* _DIRECTIONS FOR THIS TASK_: Return each line in the records below that includes "macros".

* _DATA TO USE_:
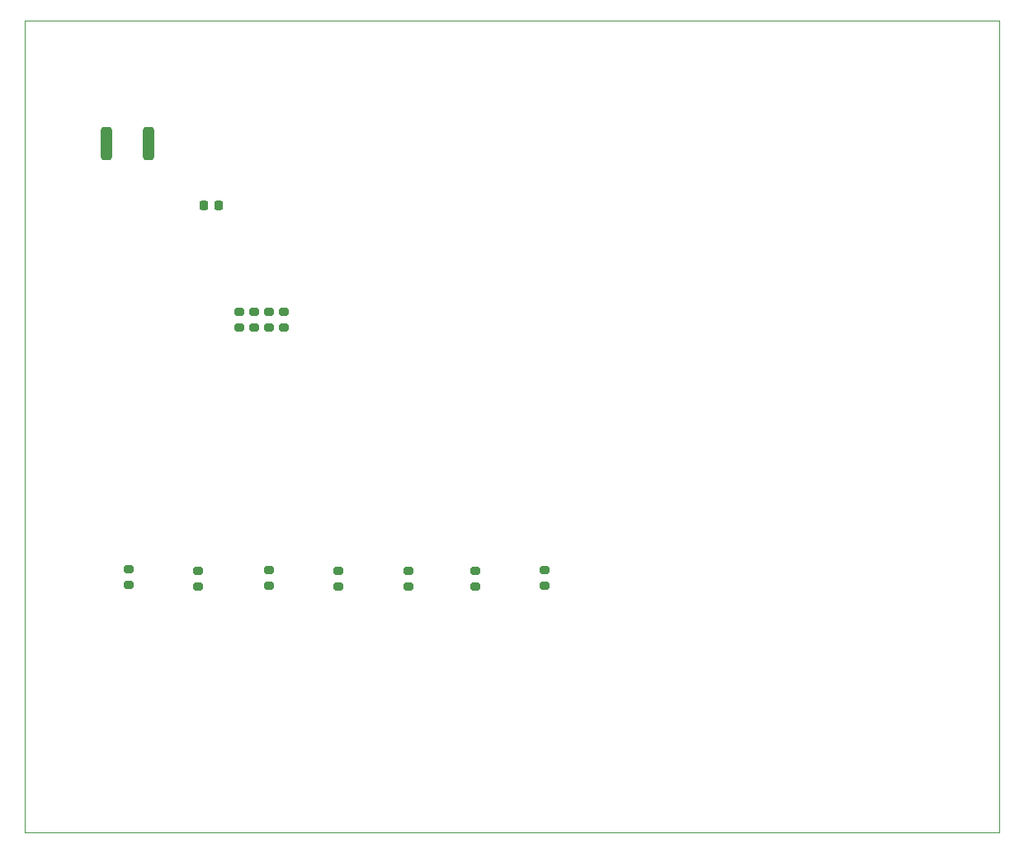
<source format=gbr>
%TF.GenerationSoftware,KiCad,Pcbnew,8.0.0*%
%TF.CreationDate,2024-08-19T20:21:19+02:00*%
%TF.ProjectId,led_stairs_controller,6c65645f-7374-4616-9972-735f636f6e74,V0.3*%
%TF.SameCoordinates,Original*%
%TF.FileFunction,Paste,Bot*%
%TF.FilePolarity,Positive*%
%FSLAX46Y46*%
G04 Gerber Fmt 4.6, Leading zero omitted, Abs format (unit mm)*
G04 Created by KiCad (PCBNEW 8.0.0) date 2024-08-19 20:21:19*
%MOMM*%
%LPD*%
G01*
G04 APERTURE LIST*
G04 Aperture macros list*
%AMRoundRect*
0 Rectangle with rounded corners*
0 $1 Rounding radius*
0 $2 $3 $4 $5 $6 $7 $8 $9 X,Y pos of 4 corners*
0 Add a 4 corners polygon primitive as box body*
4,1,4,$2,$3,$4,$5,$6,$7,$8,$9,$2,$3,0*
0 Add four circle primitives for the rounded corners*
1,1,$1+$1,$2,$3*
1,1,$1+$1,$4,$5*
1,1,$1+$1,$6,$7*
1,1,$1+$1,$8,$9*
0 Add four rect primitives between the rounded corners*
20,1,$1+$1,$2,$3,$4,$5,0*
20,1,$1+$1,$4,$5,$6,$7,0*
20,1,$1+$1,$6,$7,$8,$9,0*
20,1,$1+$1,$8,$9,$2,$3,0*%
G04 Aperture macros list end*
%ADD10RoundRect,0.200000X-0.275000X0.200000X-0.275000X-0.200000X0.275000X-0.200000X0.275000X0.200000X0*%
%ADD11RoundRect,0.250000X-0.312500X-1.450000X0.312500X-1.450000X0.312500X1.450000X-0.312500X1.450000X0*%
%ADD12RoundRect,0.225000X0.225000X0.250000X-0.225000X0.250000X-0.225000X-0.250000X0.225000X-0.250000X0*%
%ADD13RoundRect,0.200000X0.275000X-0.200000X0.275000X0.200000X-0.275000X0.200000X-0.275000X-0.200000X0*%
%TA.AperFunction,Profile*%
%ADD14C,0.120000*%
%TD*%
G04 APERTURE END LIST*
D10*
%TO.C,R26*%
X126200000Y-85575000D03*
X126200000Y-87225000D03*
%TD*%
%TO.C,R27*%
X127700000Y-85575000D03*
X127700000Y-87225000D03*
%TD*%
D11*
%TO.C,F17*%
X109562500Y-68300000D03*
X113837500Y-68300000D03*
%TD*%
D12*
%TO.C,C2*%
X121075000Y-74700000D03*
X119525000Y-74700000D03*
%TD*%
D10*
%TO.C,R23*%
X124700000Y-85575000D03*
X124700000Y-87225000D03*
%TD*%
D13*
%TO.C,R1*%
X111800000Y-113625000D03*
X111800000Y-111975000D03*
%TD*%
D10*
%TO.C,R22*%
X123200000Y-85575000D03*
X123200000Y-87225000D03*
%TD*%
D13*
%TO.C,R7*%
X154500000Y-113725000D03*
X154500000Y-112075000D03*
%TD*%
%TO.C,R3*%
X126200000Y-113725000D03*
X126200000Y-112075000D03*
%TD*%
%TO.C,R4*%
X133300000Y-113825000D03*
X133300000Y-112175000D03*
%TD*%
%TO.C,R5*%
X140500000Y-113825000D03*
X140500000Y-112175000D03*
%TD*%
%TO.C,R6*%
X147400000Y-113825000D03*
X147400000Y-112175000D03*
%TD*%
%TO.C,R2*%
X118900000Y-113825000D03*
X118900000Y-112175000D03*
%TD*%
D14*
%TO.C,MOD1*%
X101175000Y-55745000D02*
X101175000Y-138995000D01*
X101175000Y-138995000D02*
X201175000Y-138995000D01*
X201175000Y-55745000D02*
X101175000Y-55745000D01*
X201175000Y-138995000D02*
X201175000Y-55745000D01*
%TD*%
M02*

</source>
* * *
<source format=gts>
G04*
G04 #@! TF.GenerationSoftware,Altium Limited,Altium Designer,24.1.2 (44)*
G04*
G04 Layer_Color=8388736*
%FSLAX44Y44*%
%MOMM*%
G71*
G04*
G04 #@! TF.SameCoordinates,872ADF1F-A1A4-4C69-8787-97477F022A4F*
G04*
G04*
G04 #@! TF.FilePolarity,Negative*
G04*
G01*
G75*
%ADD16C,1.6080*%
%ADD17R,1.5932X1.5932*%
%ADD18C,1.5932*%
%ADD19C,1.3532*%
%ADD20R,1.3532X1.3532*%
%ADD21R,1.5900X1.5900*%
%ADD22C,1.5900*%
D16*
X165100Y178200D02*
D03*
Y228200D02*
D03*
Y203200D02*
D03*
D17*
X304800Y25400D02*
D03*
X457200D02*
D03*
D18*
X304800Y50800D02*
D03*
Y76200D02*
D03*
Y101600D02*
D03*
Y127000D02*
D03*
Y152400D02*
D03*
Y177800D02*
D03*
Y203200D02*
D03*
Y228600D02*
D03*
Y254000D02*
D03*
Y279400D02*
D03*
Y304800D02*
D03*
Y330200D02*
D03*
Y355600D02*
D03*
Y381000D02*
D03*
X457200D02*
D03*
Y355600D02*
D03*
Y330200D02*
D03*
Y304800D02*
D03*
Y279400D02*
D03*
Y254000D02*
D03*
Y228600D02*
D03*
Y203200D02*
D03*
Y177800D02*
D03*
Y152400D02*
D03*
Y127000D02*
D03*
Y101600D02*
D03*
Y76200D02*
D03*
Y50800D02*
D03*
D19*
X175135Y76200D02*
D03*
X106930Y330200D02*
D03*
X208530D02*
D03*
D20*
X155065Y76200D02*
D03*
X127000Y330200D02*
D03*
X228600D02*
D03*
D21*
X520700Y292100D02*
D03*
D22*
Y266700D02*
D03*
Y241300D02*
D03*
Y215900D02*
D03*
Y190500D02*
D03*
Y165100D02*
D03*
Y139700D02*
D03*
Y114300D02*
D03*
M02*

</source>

* _RESULT OF THE TASK_:
G04 Aperture macros list*
G04 Aperture macros list end*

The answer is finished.